The story actually started when I was making gene targeting constructs for 3’UTR knock-in of two other genes not described in this paper. For some reason, it seemed impossible for me to target Neo cassette into the BACs containing the two homologue genes. Every colony I picked from my Kan/Clm double selection plates (the colony numbers were suspiciously low) harbored the Neo plasmid (must come from contamination of incompletely digested plasmid) and the untargeted BAC, they never got recombined together (this is what I later painfully realized). Before I realized the nature of the problem, I proceeded to zap the double resistant bugs again with linearized Amp retrieval construct, this time, I got suspiciously full plates of colonies on the Kan/Amp double plates, but none of the colonies contained the correctly recombined targeting construct. This did not make sense in the naïve assumption of Kan/Amp double positive clones can only happen when Neo is retrieved by Amp plasmid. After I figured out the real problem by doing more minipreps at each steps, all these results reconciled, because the Neo targeting cassette was cloned in a cassette that also carries AmpR, the colonies I picked on Kan/Clm plates are Kan/Clm/Amp triple resistant in nature.
I actually solved these problems by going through the alternative: retrieving the genomic region with Amp plasmid first and then target Neo into the retrieved fragment. During the trouble shooting process, another idea that came to my mind was introducing a fourth selection marker (X) other than Amp to be used in the retrieval construct so the final double selection with Kan/X would clean up all the junk colonies that did not go through the correct recombineering steps (this might well be another naïve assumption if I did get to apply it on the original problems I faced).
Anyways, in the search of marker X, I stepped upon the paper as Reference 17 in my paper. The cloning seemed simple enough, so I just went ahead and cloned the wild-type FabI myself, saving the trouble of MTA paperwork. When it was ready, I happened to encounter the problem with a nasty gigantic insert I created, as described in my paper. So, I think, this is a great chance to test this cool FabI thing I just got in hand. If it just worked at the first time, this paper would never happen, however, it faltered at first try. I was trying to move the insert into the pF vector and picked only two colonies for miniprep. One of them, contained only the original Amp plasmid, but still somehow survived the triclosan selection! So I thought, this is crap, the triclosan selection is not stringent enough to weed out the wild type bugs (however, this never happened again in my repeated tests, as shown in paper, triclosan is good even in low concentration). I wanted to raise the stringency of selection but at the same time worried about the transformation efficiency drop, so I went back to the literature again and found the paper as Reference 15 in paper. I eventually made mFabI and solved the problem as described in paper.

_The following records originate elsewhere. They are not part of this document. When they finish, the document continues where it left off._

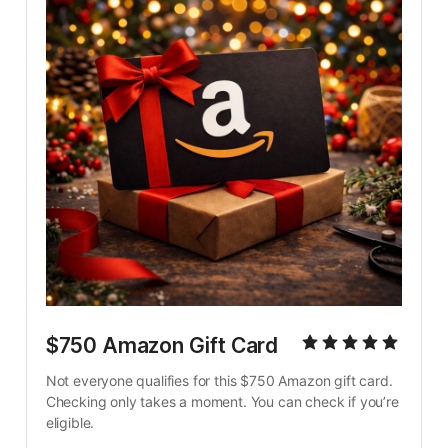
$750 Amazon Gift Card
Not everyone qualifies for this $750 Amazon gift card. 
Checking only takes a moment. You can check if you’re 
eligible.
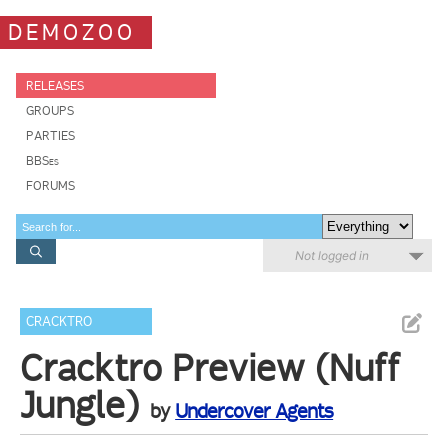
DEMOZOO
RELEASES
GROUPS
PARTIES
BBSes
FORUMS
Not logged in
CRACKTRO
Cracktro Preview (Nuff
Jungle)
by
Undercover Agents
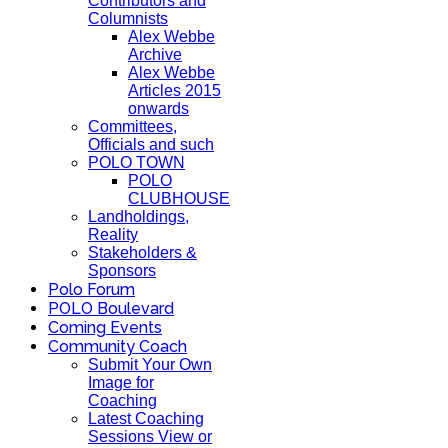
Contributors and
Columnists
Alex Webbe
Archive
Alex Webbe
Articles 2015
onwards
Committees,
Officials and such
POLO TOWN
POLO
CLUBHOUSE
Landholdings,
Reality
Stakeholders &
Sponsors
Polo Forum
POLO Boulevard
Coming Events
Community Coach
Submit Your Own
Image for
Coaching
Latest Coaching
Sessions View or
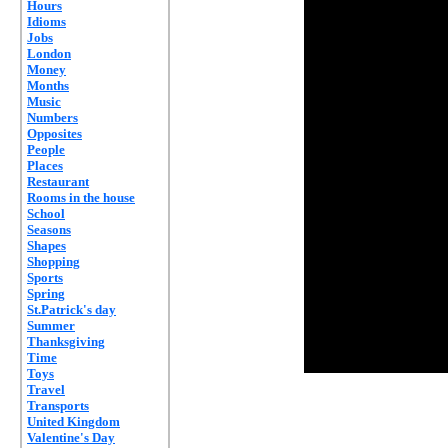
Hours
Idioms
Jobs
London
Money
Months
Music
Numbers
Opposites
People
Places
Restaurant
Rooms in the house
School
Seasons
Shapes
Shopping
Sports
Spring
St.Patrick's day
Summer
Thanksgiving
Time
Toys
Travel
Transports
United Kingdom
Valentine's Day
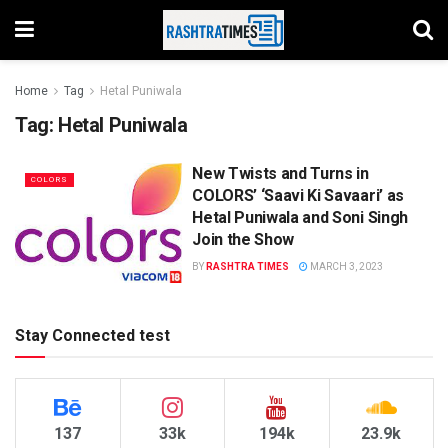
Home
Tag
Hetal Puniwala
Tag:
Hetal Puniwala
New Twists and Turns in
COLORS
COLORS’ ‘Saavi Ki Savaari’ as
Hetal Puniwala and Soni Singh
Join the Show
BY
RASHTRA TIMES
MARCH 3, 2023
Stay Connected test
137
33k
194k
23.9k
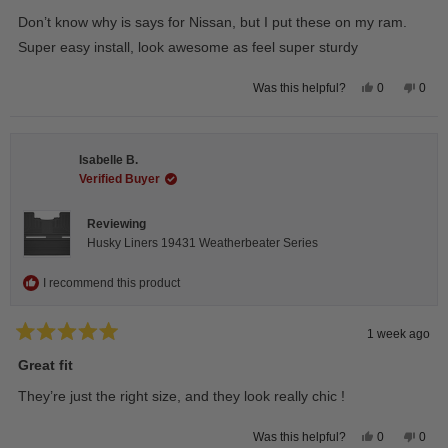
out
of
Don’t know why is says for Nissan, but I put these on my ram.
5
stars
Super easy install, look awesome as feel super sturdy
Yes,
No,
0
0
Was this helpful?
this
people
this
peop
review
voted
revie
vote
from
yes
from
no
Andrea
Andr
H.
H.
Isabelle B.
was
was
helpful.
not
Verified Buyer
helpfu
Reviewing
Husky Liners 19431 Weatherbeater Series
I recommend this product
1 week ago
Rated
5
Great fit
out
of
They’re just the right size, and they look really chic !
5
stars
Yes,
No,
0
0
Was this helpful?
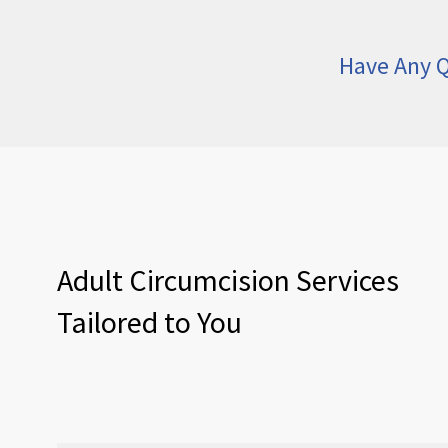
Have Any Q
Adult Circumcision Services
Tailored to You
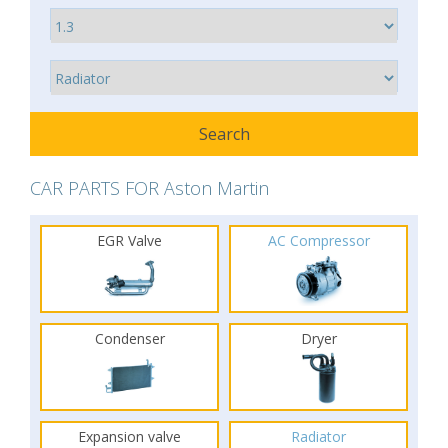
CAR PARTS FOR Aston Martin
EGR Valve
AC Compressor
Condenser
Dryer
Expansion valve
Radiator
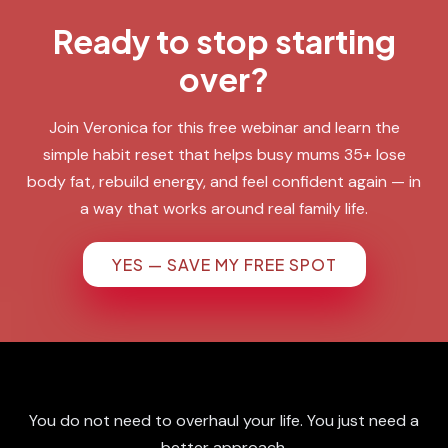
Ready to stop starting
over?
Join Veronica for this free webinar and learn the
simple habit reset that helps busy mums 35+ lose
body fat, rebuild energy, and feel confident again — in
a way that works around real family life.
YES — SAVE MY FREE SPOT
You do not need to overhaul your life. You just need a
better approach.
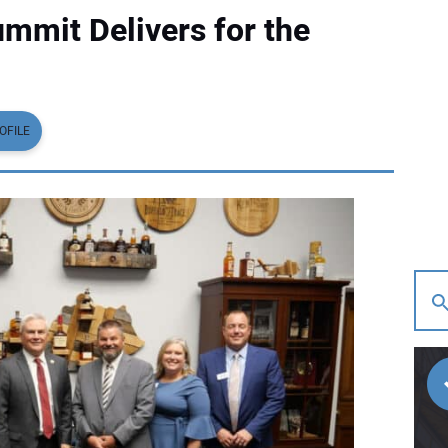
mit Delivers for the
OFILE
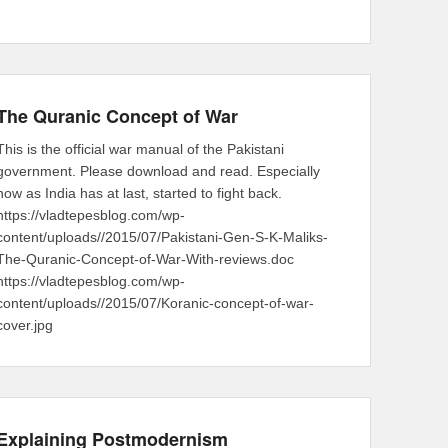
The Quranic Concept of War
This is the official war manual of the Pakistani
government. Please download and read. Especially
now as India has at last, started to fight back.
https://vladtepesblog.com/wp-
content/uploads//2015/07/Pakistani-Gen-S-K-Maliks-
The-Quranic-Concept-of-War-With-reviews.doc
https://vladtepesblog.com/wp-
content/uploads//2015/07/Koranic-concept-of-war-
cover.jpg
Explaining Postmodernism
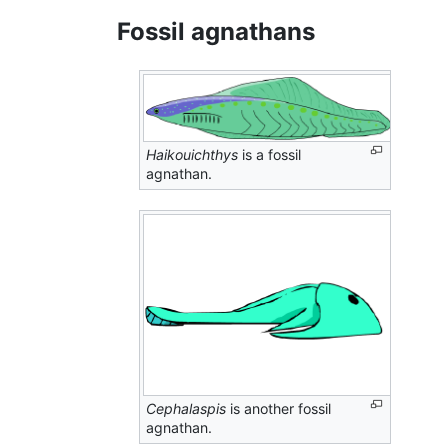
Fossil agnathans
Haikouichthys
is a fossil
agnathan.
Cephalaspis
is another fossil
agnathan.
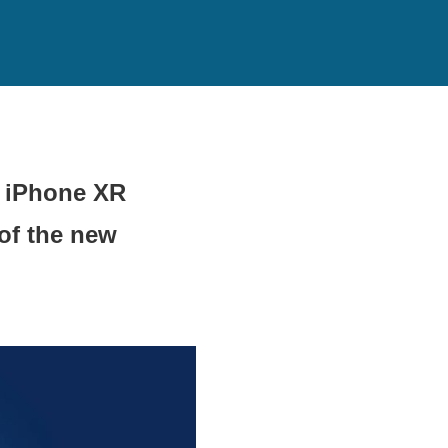
d iPhone XR
of the new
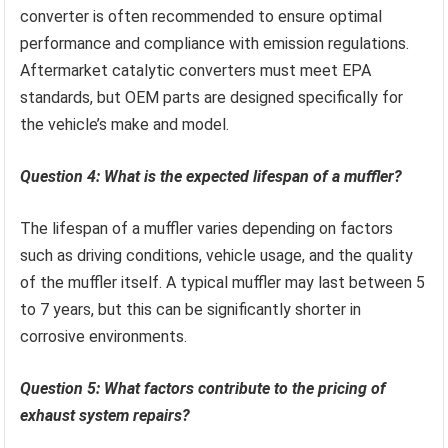
converter is often recommended to ensure optimal
performance and compliance with emission regulations.
Aftermarket catalytic converters must meet EPA
standards, but OEM parts are designed specifically for
the vehicle’s make and model.
Question 4: What is the expected lifespan of a muffler?
The lifespan of a muffler varies depending on factors
such as driving conditions, vehicle usage, and the quality
of the muffler itself. A typical muffler may last between 5
to 7 years, but this can be significantly shorter in
corrosive environments.
Question 5: What factors contribute to the pricing of
exhaust system repairs?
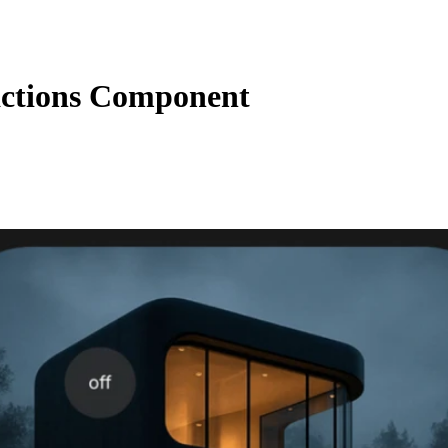
ctions Component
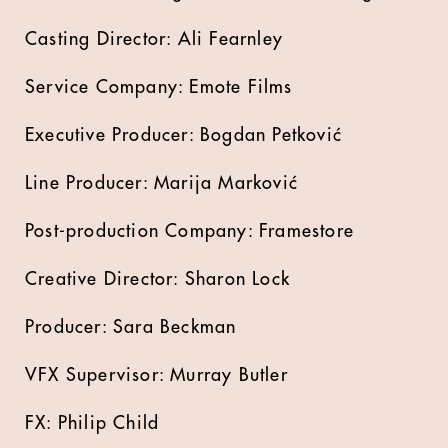
Casting Director: Ali Fearnley
Service Company: Emote Films
Executive Producer: Bogdan Petković
Line Producer: Marija Marković
Post-production Company: Framestore
Creative Director: Sharon Lock
Producer: Sara Beckman
VFX Supervisor: Murray Butler
FX: Philip Child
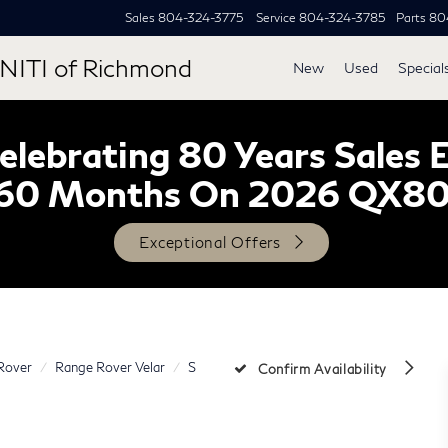
Sales
804-324-3775
Service
804-324-3785
Parts
80
NITI of Richmond
New
Used
Special
lebrating 80 Years Sales 
60 Months On 2026 QX8
Exceptional Offers
Rover
Range Rover Velar
S
Confirm Availability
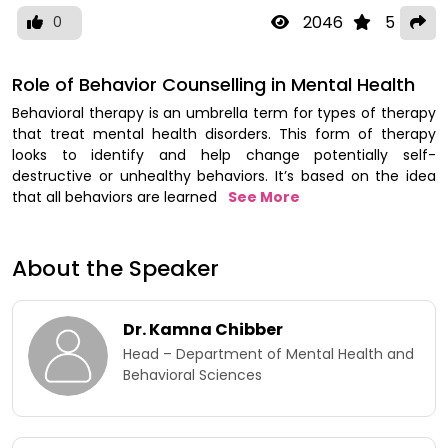
2046
5
0
Role of Behavior Counselling in Mental Health
Behavioral therapy is an umbrella term for types of therapy
that treat mental health disorders. This form of therapy
looks to identify and help change potentially self-
destructive or unhealthy behaviors. It’s based on the idea
that all behaviors are learned
See More
About the Speaker
Dr. Kamna Chibber​
Head – Department of Mental Health and
Behavioral Sciences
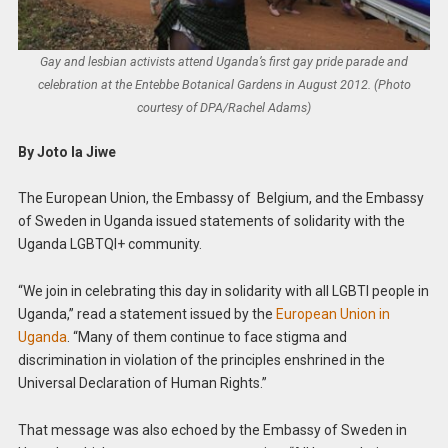
Gay and lesbian activists attend Uganda’s first gay pride parade and
celebration at the Entebbe Botanical Gardens in August 2012. (Photo
courtesy of DPA/Rachel Adams)
By Joto la Jiwe
The European Union, the Embassy of Belgium, and the Embassy
of Sweden in Uganda issued statements of solidarity with the
Uganda LGBTQI+ community.
“We join in celebrating this day in solidarity with all LGBTI people in
Uganda,” read a statement issued by the
European Union in
Uganda
. “Many of them continue to face stigma and
discrimination in violation of the principles enshrined in the
Universal Declaration of Human Rights.”
That message was also echoed by the Embassy of Sweden in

After solving the problem, I think this is a good thing to share and decided to make a paper out of it, so I spent more effort to characterize it and found all the fascinating features of mFabI as reported in paper. I actually did the head-to-head comparison between FabI and mFabI in the recombineering experiment mentioned in paper for a reason. After successfully obtained the targeting construct with mFabI, I still got aberrantly sequence rearranged by-products in large volume cultures, for the insert was so nasty and the whole thing was so big and unstable, even with mFabI, E coli can’t hold it in one piece well. I thought FabI might worth a try and tried, but it was no better. I eventually retransformed the construct into Stbl2 cells from Invitrogen and got my midiprep worked! So Stbl2 rocks! Take home message: If you can get your constructs in SW106 in minipreps, but not getting it in large cultures, you may want to give Stbl2 a try.
I want to thank the editor and reviewer of my paper for one more reason. They forced me to show more solid evidence to support my claim (that mFabI is really better than FabI) than anecdotal circumstantial tales, or they wouldn’t let me publish. So I did the experiments in the last part of Result section. The data was really positive and made this paper a strong one.